Based on the assumption that the inspection time of the MRI device is fixed, the day is now divided into N time slots. Each time (stage) is a one-time time slot in the MDP, the state at the n (n = 1, 2, … N − 1) moment can be expressed as:

$$\overrightarrow{{\displaystyle S}}=\left(W_A,W_B,W_C,W_D,d_B,d_C\right)$$

(1)

$W_j$ represents number of class j patients waiting at time n; ∀_j ∈ {A, B, C, D}.

$d_B$, $d_C$ denote class B or C patients arrive on time, d_B = 1 or d_C = 1; d_B = 0 or d_C = 0 otherwise. (the appointment will be examined at time n and will arrive at time n − 1 to time n).
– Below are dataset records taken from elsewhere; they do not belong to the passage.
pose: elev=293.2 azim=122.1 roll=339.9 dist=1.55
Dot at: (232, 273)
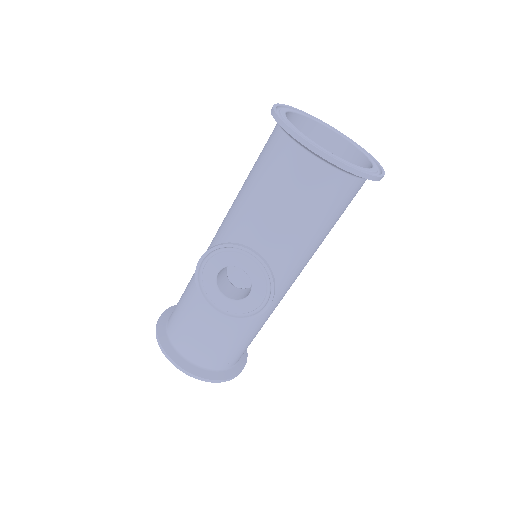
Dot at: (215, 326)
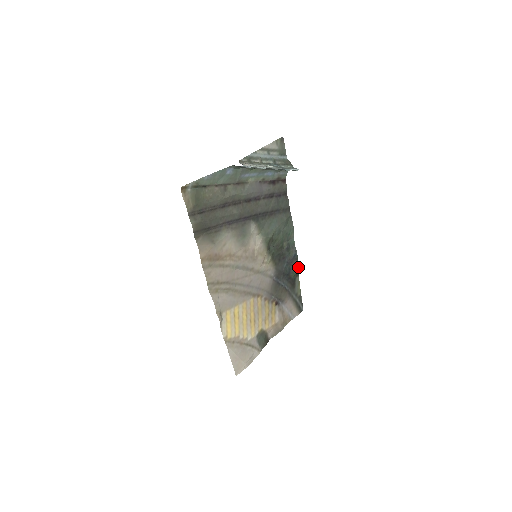
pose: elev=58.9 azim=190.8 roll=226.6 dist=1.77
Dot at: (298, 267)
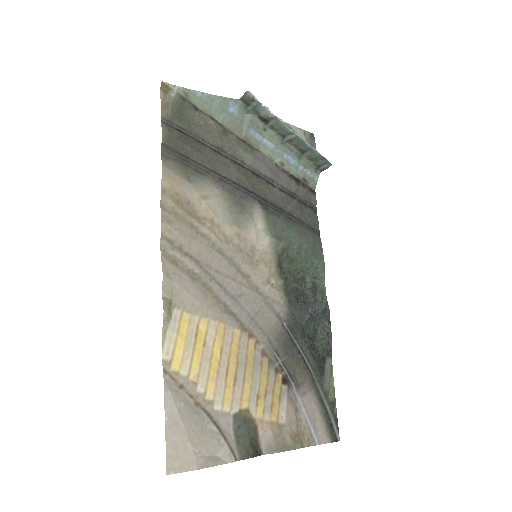
Dot at: (330, 337)
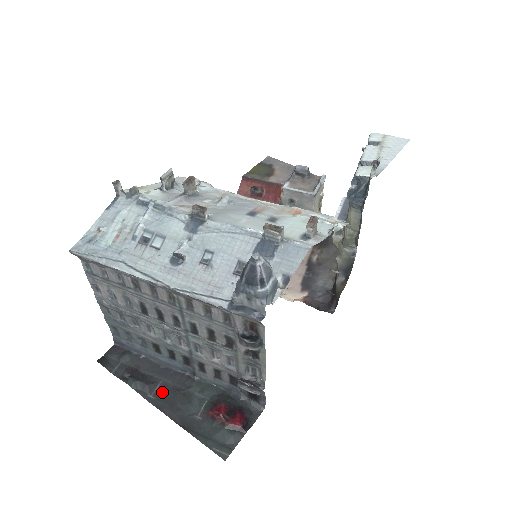
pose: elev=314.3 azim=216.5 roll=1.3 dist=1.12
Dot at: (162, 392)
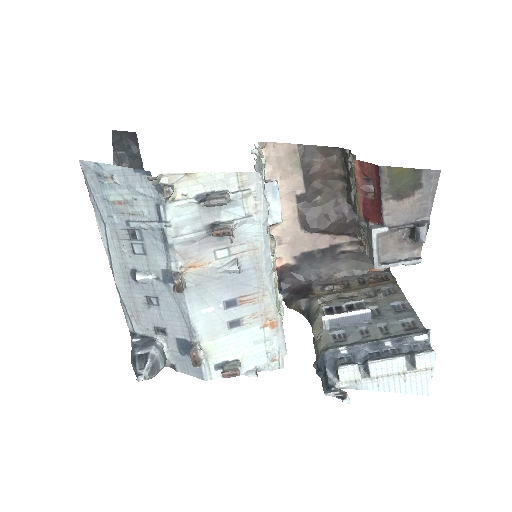
Dot at: occluded
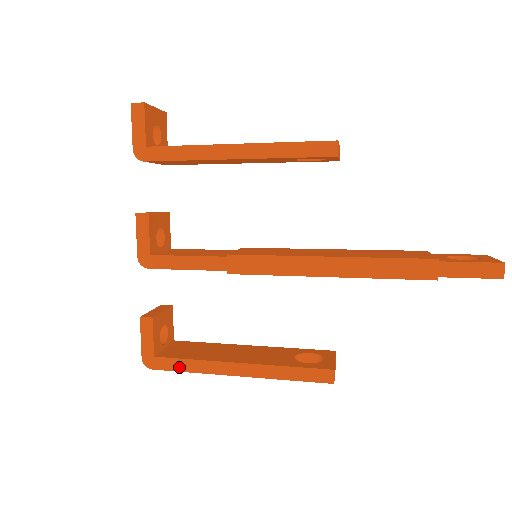
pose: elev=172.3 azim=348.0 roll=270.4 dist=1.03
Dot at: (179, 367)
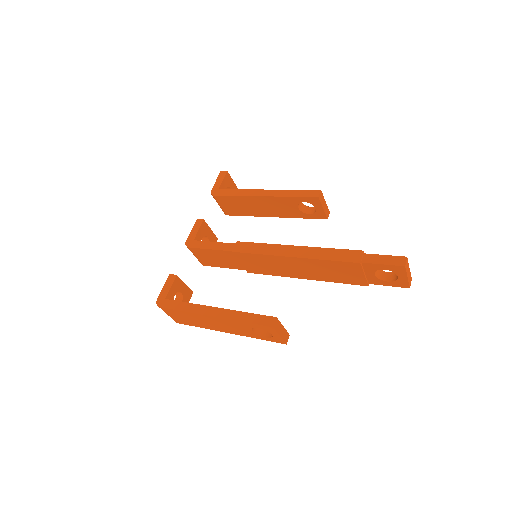
Dot at: (177, 307)
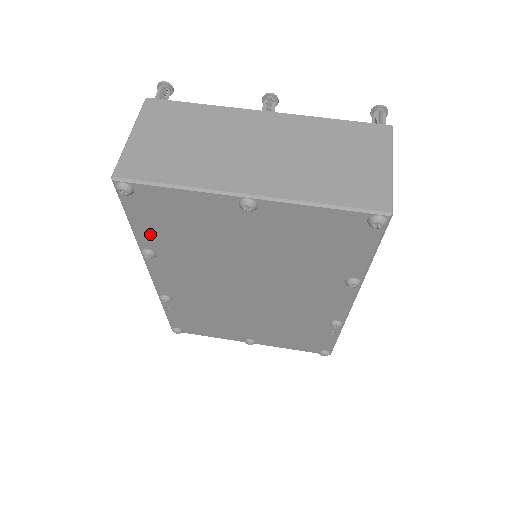
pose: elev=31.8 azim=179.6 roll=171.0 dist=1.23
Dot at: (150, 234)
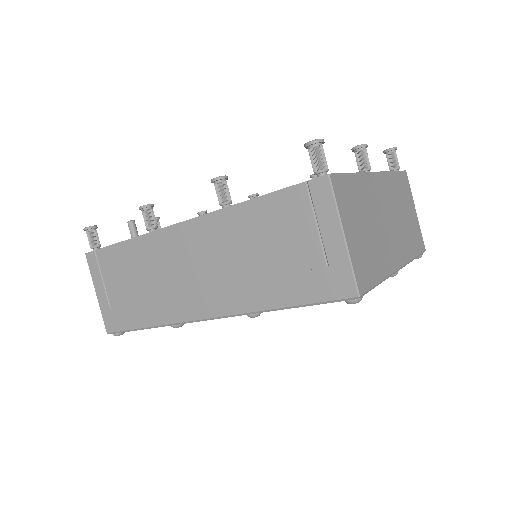
Dot at: occluded
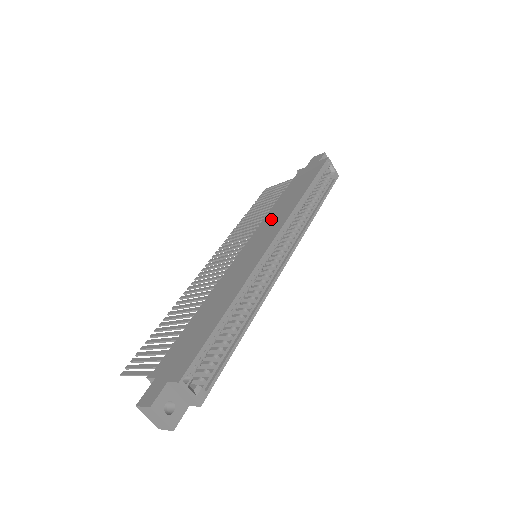
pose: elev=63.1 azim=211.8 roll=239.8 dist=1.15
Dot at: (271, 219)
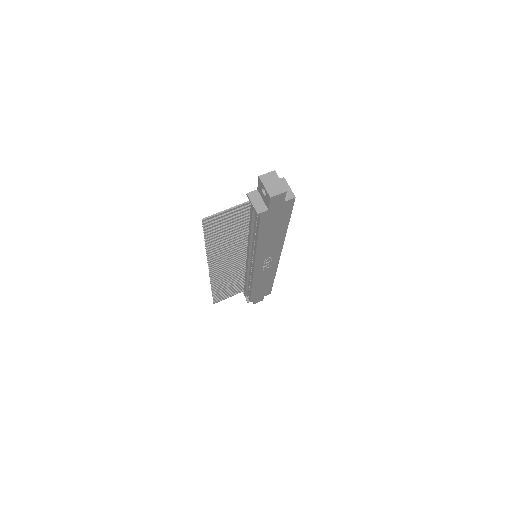
Dot at: occluded
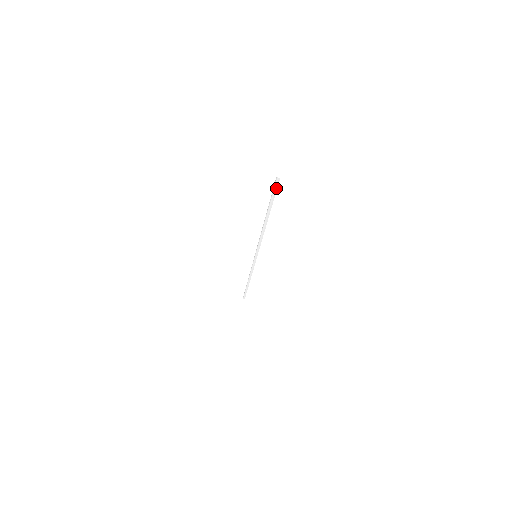
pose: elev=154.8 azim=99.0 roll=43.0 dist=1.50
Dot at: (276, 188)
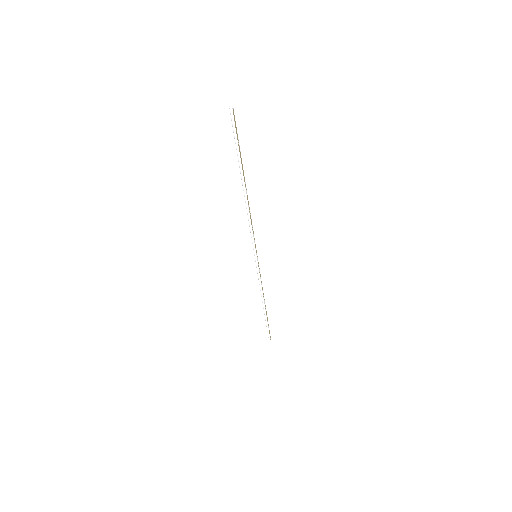
Dot at: (235, 128)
Here, under the existing MDP patients state representation model [22], we use the number of waiting patients at each time slot to represent the state of MDP, and expand the model by using the binary number (binary variables) d_B and d_C, respectively, to represent whether the studied patients arrive ahead of time or arrive on time, which adds the situation of breaching a booking into the model.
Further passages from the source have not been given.